*CHALLENGE*
Convert everything from the line containing "Look at this" through the end of the entries into a numbered list, omitting blank lines.

Part of a data file:
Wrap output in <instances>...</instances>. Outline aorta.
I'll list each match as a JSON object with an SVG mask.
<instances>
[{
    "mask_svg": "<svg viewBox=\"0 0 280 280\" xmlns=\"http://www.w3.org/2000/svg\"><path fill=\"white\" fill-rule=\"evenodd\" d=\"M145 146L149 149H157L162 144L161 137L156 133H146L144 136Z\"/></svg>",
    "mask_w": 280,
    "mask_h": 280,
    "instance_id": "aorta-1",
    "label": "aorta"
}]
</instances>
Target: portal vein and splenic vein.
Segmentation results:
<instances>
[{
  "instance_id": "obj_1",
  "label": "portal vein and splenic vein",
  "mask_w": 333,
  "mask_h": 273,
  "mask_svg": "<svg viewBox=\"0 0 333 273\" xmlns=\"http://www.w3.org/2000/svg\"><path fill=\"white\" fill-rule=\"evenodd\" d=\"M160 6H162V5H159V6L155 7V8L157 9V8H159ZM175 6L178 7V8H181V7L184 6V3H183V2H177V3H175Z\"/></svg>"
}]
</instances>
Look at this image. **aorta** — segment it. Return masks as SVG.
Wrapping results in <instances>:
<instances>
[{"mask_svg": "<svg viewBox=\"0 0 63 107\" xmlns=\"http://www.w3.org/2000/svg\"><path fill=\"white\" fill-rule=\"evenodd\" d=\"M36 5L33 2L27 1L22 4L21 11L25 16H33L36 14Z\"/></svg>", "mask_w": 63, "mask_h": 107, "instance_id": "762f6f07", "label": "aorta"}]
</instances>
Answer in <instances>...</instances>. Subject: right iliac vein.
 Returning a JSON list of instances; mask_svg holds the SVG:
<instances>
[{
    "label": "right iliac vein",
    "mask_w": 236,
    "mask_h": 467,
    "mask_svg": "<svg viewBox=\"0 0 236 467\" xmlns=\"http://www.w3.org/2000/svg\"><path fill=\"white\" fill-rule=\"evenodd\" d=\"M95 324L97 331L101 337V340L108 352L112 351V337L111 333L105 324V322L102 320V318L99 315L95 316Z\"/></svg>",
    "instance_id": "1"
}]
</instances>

*ANSWER FOR THIS EXERCISE*
1. Look at this image. **aorta** — segment it. Return masks as SVG.
2. Wrapping results in <instances>:
3. <instances>
4. [{"mask_svg": "<svg viewBox=\"0 0 63 107\" xmlns=\"http://www.w3.org/2000/svg\"><path fill=\"white\" fill-rule=\"evenodd\" d=\"M36 5L33 2L27 1L22 4L21 11L25 16H33L36 14Z\"/></svg>", "mask_w": 63, "mask_h": 107, "instance_id": "762f6f07", "label": "aorta"}]
5. </instances>
6. Answer in <instances>...</instances>. Subject: right iliac vein.
7.  Returning a JSON list of instances; mask_svg holds the SVG:
8. <instances>
9. [{
10.     "label": "right iliac vein",
11.     "mask_w": 236,
12.     "mask_h": 467,
13.     "mask_svg": "<svg viewBox=\"0 0 236 467\" xmlns=\"http://www.w3.org/2000/svg\"><path fill=\"white\" fill-rule=\"evenodd\" d=\"M95 324L97 331L101 337V340L108 352L112 351V337L111 333L105 324V322L102 320V318L99 315L95 316Z\"/></svg>",
14.     "instance_id": "1"
15. }]
16. </instances>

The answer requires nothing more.